Bottom line: pick Samsung Internet if you like Chromium but want content-blocker support. Skip it if the Samsung branding puts you off.
Opera, best for a built-in VPN and data saver
Opera bundles a free VPN (proxy) that routes browser traffic through European or American exit nodes and a data-saver mode that compresses page assets before delivery. For a phone on a metered plan, that is a real cost difference.
Where it falls short: the free VPN is a browser-only proxy, not a full-device VPN. Recent versions include a large AI panel that some users prefer to hide.
Pricing:
- Free: basic VPN, data saver
- Paid: Opera VPN Pro on separate subscription
- vs All Browser: built-in cost-saving tools
Migrating from All Browser: install Opera, enable the browser VPN in Settings, and pin the data-saver toggle to the toolbar.
Bottom line: pick Opera if the free VPN and data saver are what you specifically need. Skip it if a lean interface is more important than bundled tools.
Kiwi Browser, best for Chromium with desktop extensions
Kiwi Browser is a Chromium fork whose defining feature is Chrome Web Store extension support on Android. You can install uBlock Origin, Bitwarden, Tampermonkey, Reader View, and dozens of other desktop-class extensions.

## Stored items:
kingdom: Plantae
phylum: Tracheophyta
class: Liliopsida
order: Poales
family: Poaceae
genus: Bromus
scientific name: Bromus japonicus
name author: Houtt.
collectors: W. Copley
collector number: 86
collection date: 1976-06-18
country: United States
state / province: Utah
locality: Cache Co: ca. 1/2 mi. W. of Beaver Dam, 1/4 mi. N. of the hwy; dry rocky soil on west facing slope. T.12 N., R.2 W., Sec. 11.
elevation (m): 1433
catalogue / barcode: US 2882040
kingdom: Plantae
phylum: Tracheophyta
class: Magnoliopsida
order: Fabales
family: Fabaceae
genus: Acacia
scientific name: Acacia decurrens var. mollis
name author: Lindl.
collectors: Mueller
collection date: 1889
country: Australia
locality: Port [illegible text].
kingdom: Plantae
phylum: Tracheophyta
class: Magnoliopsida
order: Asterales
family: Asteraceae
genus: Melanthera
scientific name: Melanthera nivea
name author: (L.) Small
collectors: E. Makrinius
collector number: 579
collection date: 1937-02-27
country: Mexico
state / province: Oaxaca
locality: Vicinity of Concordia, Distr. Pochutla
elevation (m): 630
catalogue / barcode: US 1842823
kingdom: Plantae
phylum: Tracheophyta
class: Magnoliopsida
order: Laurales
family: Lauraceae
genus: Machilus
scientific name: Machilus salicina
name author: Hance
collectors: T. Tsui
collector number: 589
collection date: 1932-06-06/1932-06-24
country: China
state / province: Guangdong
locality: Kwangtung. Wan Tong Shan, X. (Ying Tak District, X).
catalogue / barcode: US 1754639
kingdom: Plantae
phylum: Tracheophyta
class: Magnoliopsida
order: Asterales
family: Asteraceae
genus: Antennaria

## Task list:
1 > Answer these questions from the browser comparison:
(a) What feature does Samsung Internet offer that makes it a pick for someone who likes Chromium?
(b) Through which exit nodes does Opera's free VPN route browser traffic?
(c) Kiwi Browser supports extensions from which store on Android?
2 > Echo the browser comparison from "Opera, best for" up to and including "real cost difference.".
The stored items listing has no connection to the browser comparison.

## Exercise answers:
1 >
(a) Content-blocker support.
(b) European or American exit nodes.
(c) The Chrome Web Store.

2 >
Opera, best for a built-in VPN and data saver
Opera bundles a free VPN (proxy) that routes browser traffic through European or American exit nodes and a data-saver mode that compresses page assets before delivery. For a phone on a metered plan, that is a real cost difference.